[[ INFORMATION SUPPLIED, beginning ]]
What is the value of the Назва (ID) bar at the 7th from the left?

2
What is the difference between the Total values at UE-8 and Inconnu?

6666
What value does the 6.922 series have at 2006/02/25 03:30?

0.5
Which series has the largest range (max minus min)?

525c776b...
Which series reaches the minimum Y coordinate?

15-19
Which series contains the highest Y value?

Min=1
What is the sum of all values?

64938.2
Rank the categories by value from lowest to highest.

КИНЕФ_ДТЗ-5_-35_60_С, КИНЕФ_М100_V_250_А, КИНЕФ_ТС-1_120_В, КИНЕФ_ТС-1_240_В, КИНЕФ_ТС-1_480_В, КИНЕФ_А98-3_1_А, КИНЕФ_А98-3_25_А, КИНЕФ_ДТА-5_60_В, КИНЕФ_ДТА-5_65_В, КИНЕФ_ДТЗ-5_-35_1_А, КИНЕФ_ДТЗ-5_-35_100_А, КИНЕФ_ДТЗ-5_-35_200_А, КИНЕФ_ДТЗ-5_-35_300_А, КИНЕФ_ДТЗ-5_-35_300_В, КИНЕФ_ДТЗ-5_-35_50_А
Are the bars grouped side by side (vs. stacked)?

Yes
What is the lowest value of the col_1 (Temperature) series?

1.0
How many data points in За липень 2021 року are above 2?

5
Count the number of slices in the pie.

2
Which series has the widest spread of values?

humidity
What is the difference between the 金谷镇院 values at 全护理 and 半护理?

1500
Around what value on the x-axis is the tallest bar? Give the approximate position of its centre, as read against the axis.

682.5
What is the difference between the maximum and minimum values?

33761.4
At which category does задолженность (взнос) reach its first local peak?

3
[[ INFORMATION SUPPLIED, end ]]
PROBLEM REQUIREMENTS: Pull every line of the entries above into your reply word for word, keeping them in their original order.

SOLUTION TO THE PROBLEM:
What is the value of the Назва (ID) bar at the 7th from the left?

2
What is the difference between the Total values at UE-8 and Inconnu?

6666
What value does the 6.922 series have at 2006/02/25 03:30?

0.5
Which series has the largest range (max minus min)?

525c776b...
Which series reaches the minimum Y coordinate?

15-19
Which series contains the highest Y value?

Min=1
What is the sum of all values?

64938.2
Rank the categories by value from lowest to highest.

КИНЕФ_ДТЗ-5_-35_60_С, КИНЕФ_М100_V_250_А, КИНЕФ_ТС-1_120_В, КИНЕФ_ТС-1_240_В, КИНЕФ_ТС-1_480_В, КИНЕФ_А98-3_1_А, КИНЕФ_А98-3_25_А, КИНЕФ_ДТА-5_60_В, КИНЕФ_ДТА-5_65_В, КИНЕФ_ДТЗ-5_-35_1_А, КИНЕФ_ДТЗ-5_-35_100_А, КИНЕФ_ДТЗ-5_-35_200_А, КИНЕФ_ДТЗ-5_-35_300_А, КИНЕФ_ДТЗ-5_-35_300_В, КИНЕФ_ДТЗ-5_-35_50_А
Are the bars grouped side by side (vs. stacked)?

Yes
What is the lowest value of the col_1 (Temperature) series?

1.0
How many data points in За липень 2021 року are above 2?

5
Count the number of slices in the pie.

2
Which series has the widest spread of values?

humidity
What is the difference between the 金谷镇院 values at 全护理 and 半护理?

1500
Around what value on the x-axis is the tallest bar? Give the approximate position of its centre, as read against the axis.

682.5
What is the difference between the maximum and minimum values?

33761.4
At which category does задолженность (взнос) reach its first local peak?

3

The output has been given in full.